§ TASK BRIEF: From the line containing "Front Wiper Motor" to the last line of the records, please reproduce every line exactly and nothing more.

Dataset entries

——

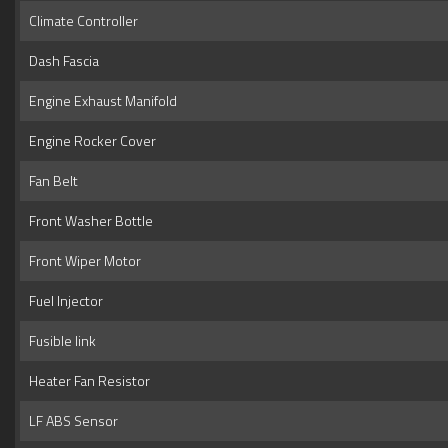
Climate Controller
Dash Fascia
Engine Exhaust Manifold
Engine Rocker Cover
Fan Belt
Front Washer Bottle
Front Wiper Motor
Fuel Injector
Fusible link
Heater Fan Resistor
LF ABS Sensor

——

§ SOLUTION FOR THIS EXERCISE:
Front Wiper Motor
Fuel Injector
Fusible link
Heater Fan Resistor
LF ABS Sensor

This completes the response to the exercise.